Lately when I've reached for my portkey, zombie-like, a voice in my head has sung to me a line from A Chorus Line's "At the Ballet".
Up a steep and very narrow stairway,
to the voice like a metronome.
In mid-dose I asked myself why I was doing this to myself when I knew it wasn't fixing anything.  And then I'd take the dose anyway.



Yesterday I reached out to my counselor, who offered that perhaps a need was not being met.



And that's all it took.  Suddenly, literally like the illumination from a bolt of lightning or a camera's flash, I saw in my mind's eye that every time I put a treat in my mouth, I was experiencing the sensation of being in a Christmas party.

I realized how lonely I am, and I realized that goodies are my portkey.

I need to find a way to be comfortable in my loneliness.  The few friends I have are busy with their families' lives.  My own family members are busy being who they need to be.  The one who was always there for me, who had no obligations such as employment or school or errands, who spoke no judgment, and who offered unconditional there-ness, died on the beach just over two weeks ago.  He took with him a place I hid from my loneliness.

I'm reminded of a song which struck a cord with me as a child, and has stuck with me ever since.  It's "Just When I Really Needed You" from Fame.  I remember singing it over and over, preparing myself in case a loved one would die.

Now I'm lonely 'cause I could only count on you
When my troubles got the best of me,
You found something in the rest of me.
You pushed me just as far as I could go.

I'm alone now
On my own
It's like standing in the shadows
Watching as the play goes on

And from the musical Chess:  "No one in your life is with you constantly, no one is completely on your side, and though I moved my world to be with [them], still the gap between us is too wide."



Loneliness, for me, is death.  Like a dog, I need my pack.  Loneliness reminds me that each of us is born and dies alone.  Religion teaches a host of thoughts to comfort away the awfulness of one's lifeless body decaying and rotting.  Pictures I've seen of ghosts offer me hope that my sprit will not die with my body, but will my spirit find its way to those of my most dearly beloved?



There's no one in the world who can guarantee that mine will not be a lonely eternity. 


It's up to me though, as it is up to all the living, to not let fear of death, of loneliness, blot out the joy of life.  It's up to me to stop killing myself with my portkey.

Monday, November 28, 2011

Labels

Just when I think I've got myself all figured out -- labeled, packaged, and ready to go -- my counselor comes along and peels off the label, causing me to reexamine the package of me.  Ever since the day I was blaming myself for something and she observed that blame is an avoidance tool, I've been thinking about that along with other avoidance tools.  Like labels.

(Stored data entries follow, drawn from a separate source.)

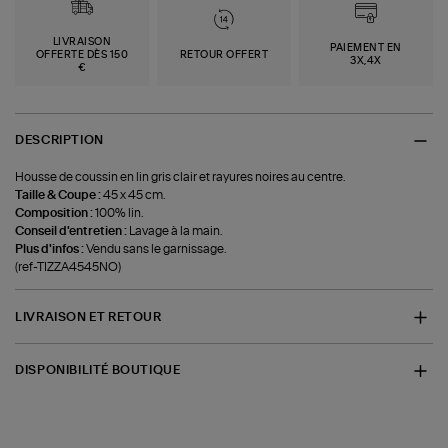
LIVRAISON
PAIEMENT EN
OFFERTE DÈS 150
RETOUR OFFERT
3X,4X
€
DESCRIPTION
Housse de coussin en lin gris clair et rayures noires au centre.
Taille & Coupe :
45 x 45 cm.
Composition :
100% lin.
Conseil d'entretien :
Lavage à la main.
Plus d'infos :
Vendu sans le garnissage.
(ref-TIZZA4545NO)
LIVRAISON ET RETOUR
DISPONIBILITÉ BOUTIQUE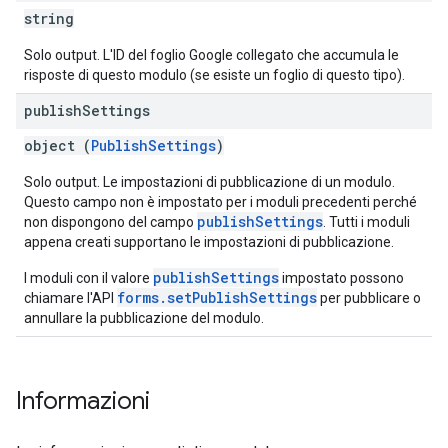
string
Solo output. L'ID del foglio Google collegato che accumula le
risposte di questo modulo (se esiste un foglio di questo tipo).
publish
Settings
object (
PublishSettings
)
Solo output. Le impostazioni di pubblicazione di un modulo.
Questo campo non è impostato per i moduli precedenti perché
publishSettings
non dispongono del campo
. Tutti i moduli
appena creati supportano le impostazioni di pubblicazione.
publishSettings
I moduli con il valore
impostato possono
forms.setPublishSettings
chiamare l'API
per pubblicare o
annullare la pubblicazione del modulo.
Informazioni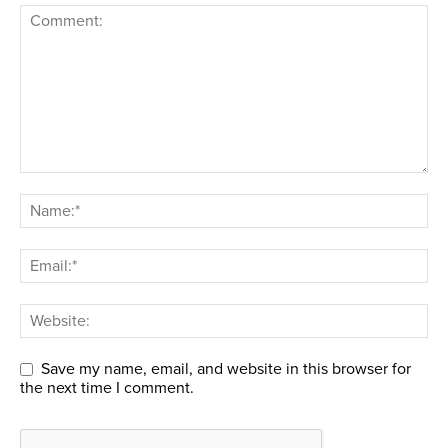
Save my name, email, and website in this browser for
the next time I comment.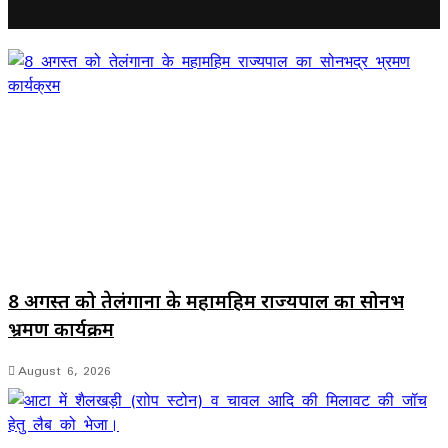
8 अगस्त को तेलंगाना के महामहिम राज्यपाल का सोनभद्र
भ्रमण कार्यक्रम
August 6, 2026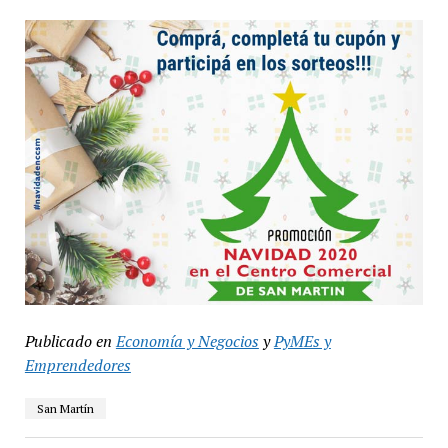
Publicado en
Economía y Negocios
y
PyMEs y
Emprendedores
San Martín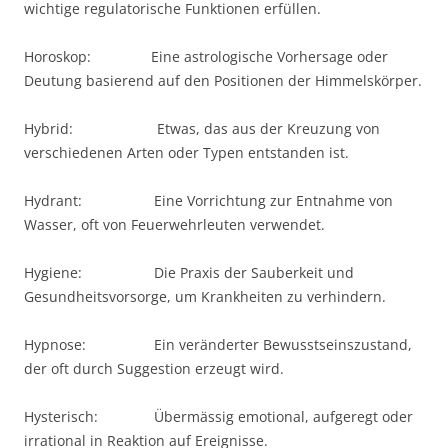
wichtige regulatorische Funktionen erfüllen.
Horoskop: Eine astrologische Vorhersage oder
Deutung basierend auf den Positionen der Himmelskörper.
Hybrid: Etwas, das aus der Kreuzung von
verschiedenen Arten oder Typen entstanden ist.
Hydrant: Eine Vorrichtung zur Entnahme von
Wasser, oft von Feuerwehrleuten verwendet.
Hygiene: Die Praxis der Sauberkeit und
Gesundheitsvorsorge, um Krankheiten zu verhindern.
Hypnose: Ein veränderter Bewusstseinszustand,
der oft durch Suggestion erzeugt wird.
Hysterisch: Übermässig emotional, aufgeregt oder
irrational in Reaktion auf Ereignisse.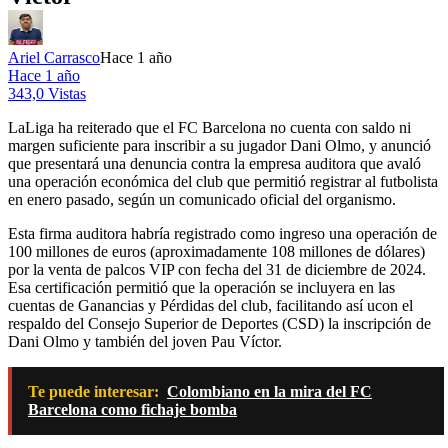
Ariel Carrasco
Hace 1 año
Hace 1 año
343,0 Vistas
LaLiga ha reiterado que el FC Barcelona no cuenta con saldo ni
margen suficiente para inscribir a su jugador Dani Olmo, y anunció
que presentará una denuncia contra la empresa auditora que avaló
una operación económica del club que permitió registrar al futbolista
en enero pasado, según un comunicado oficial del organismo.
Esta firma auditora habría registrado como ingreso una operación de
100 millones de euros (aproximadamente 108 millones de dólares)
por la venta de palcos VIP con fecha del 31 de diciembre de 2024.
Esa certificación permitió que la operación se incluyera en las
cuentas de Ganancias y Pérdidas del club, facilitando así ucon el
respaldo del Consejo Superior de Deportes (CSD) la inscripción de
Dani Olmo y también del joven Pau Víctor.
Te puede interesar:
Colombiano en la mira del FC
Barcelona como fichaje bomba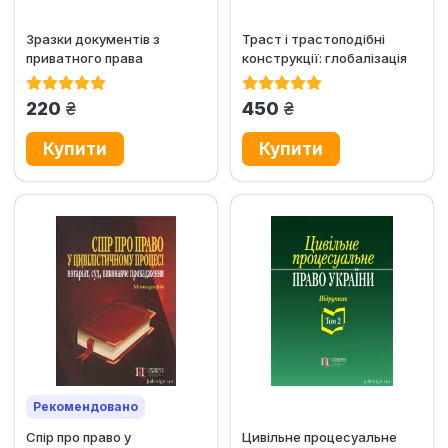
Зразки документів з
Траст і трастоподібні
приватного права
конструкції: глобалізація
(цивільно-процесуальне
та перспективи....
та...
грн.
грн.
220
450
Рекомендовано
Спір про право у
Цивільне процесуальне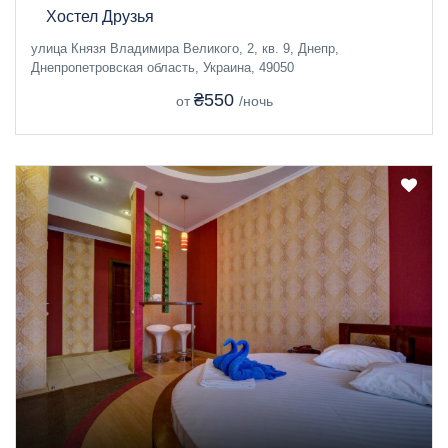
Хостел Друзья
улица Князя Владимира Великого, 2, кв. 9, Днепр,
Днепропетровская область, Украина, 49050
₴550
от
/ночь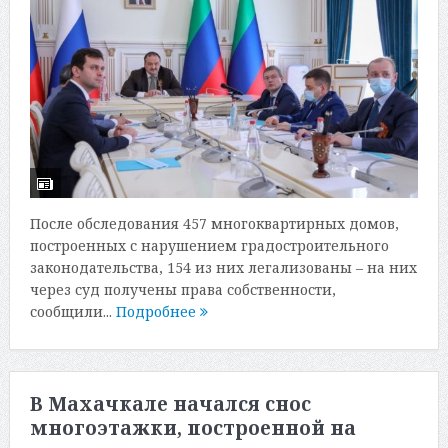
После обследования 457 многоквартирных домов,
построенных с нарушением градостроительного
законодательства, 154 из них легализованы – на них
через суд получены права собственности,
сообщили...
Подробнее
В Махачкале начался снос
многоэтажки, построенной на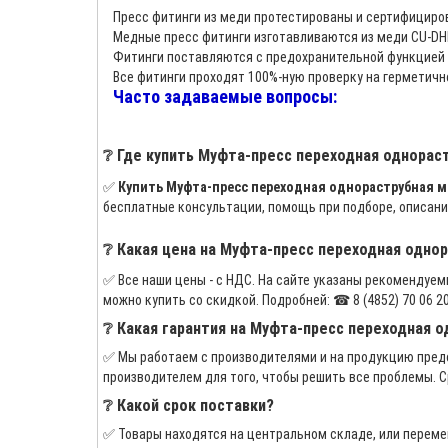
Пресс фитинги из меди протестированы и сертифициро
Медные пресс фитинги изготавливаются из меди CU-DHP
Фитинги поставляются с предохранительной функцией 
Все фитинги проходят 100%-ную проверку на герметичн
Часто задаваемые вопросы:
❔ Где купить Муфта-пресс переходная однораст
✅
Купить Муфта-пресс переходная однораструбная мед
бесплатные консультации, помощь при подборе, описани
❔ Какая цена на Муфта-пресс переходная однор
✅ Все наши цены - с НДС. На сайте указаны рекомендуем
можно купить со скидкой. Подробней: ☎ 8 (4852) 70 06 20, +
❔ Какая гарантия на Муфта-пресс переходная од
✅ Мы работаем с производителями и на продукцию предо
производителем для того, чтобы решить все проблемы. С
❔ Какой срок поставки?
✅ Товары находятся на центральном складе, или переме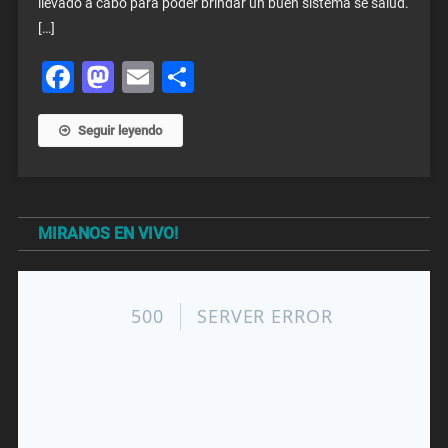
llevado a cabo para poder brindar un buen sistema se salud.
[…]
Facebook
Mastodon
Email
Share
Seguir leyendo
MIRANOS EN VIVO!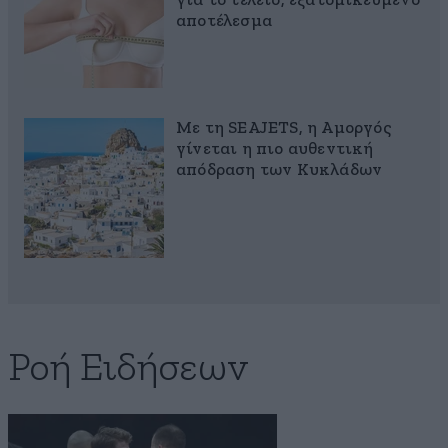
για το τέλειο, εξατομικευμένο
αποτέλεσμα
Με τη SEAJETS, η Αμοργός
γίνεται η πιο αυθεντική
απόδραση των Κυκλάδων
Ροή Ειδήσεων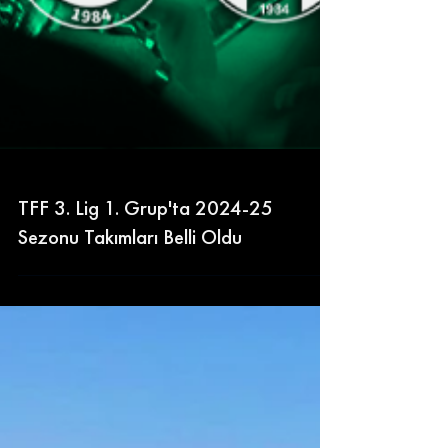
TFF 3. Lig 1. Grup'ta 2024-25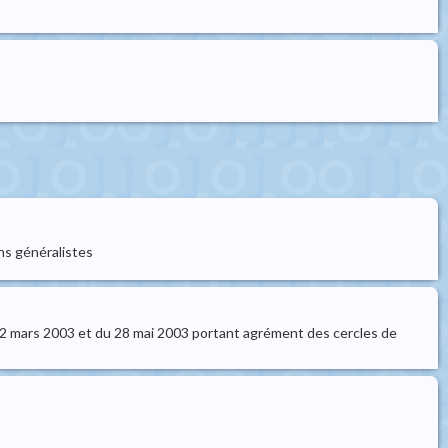
ns généralistes
 12 mars 2003 et du 28 mai 2003 portant agrément des cercles de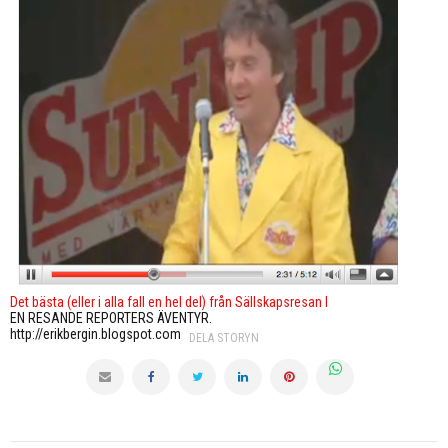
Det bästa (eller i alla fall en hel del) från Sällskapsresan I
EN RESANDE REPORTERS ÄVENTYR.
http://erikbergin.blogspot.com
DELA STORYN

Labels help us to understand things which cannot speak for themselves, like a jar of pasta sauce or a running shoe.  When applied to people, labels replace relationships with prejudice.  And when I apply a label to myself, I turn myself into a finished product with no opportunity for growth or change. 

I ate a cookie because it was the last one in the package and I told myself  that I was Obsessive.  No doctor ever diagnosed me, but I found those labels which would give me an excuse for everything I didn't like about myself.  I hid behind them, falsely safe.

I labeled myself as fat, so I wouldn't go to the gym.  I labeled myself as unloveable, so I wouldn't reach out to others.  I labeled myself as awkward, so I wouldn't dance at weddings.  I labeled myself as ugly, so I wouldn't smile.

But labels have an achilles heel: the adhesive.  Sometimes the adhesive wears off and the label starts to peel away.  Sometimes, like a bandage, it starts to itch and I just want to rip it off. 

It's a little scary to not have myself all wrapped and labeled like a gift under the tree, but there is joy in discovering the gift within.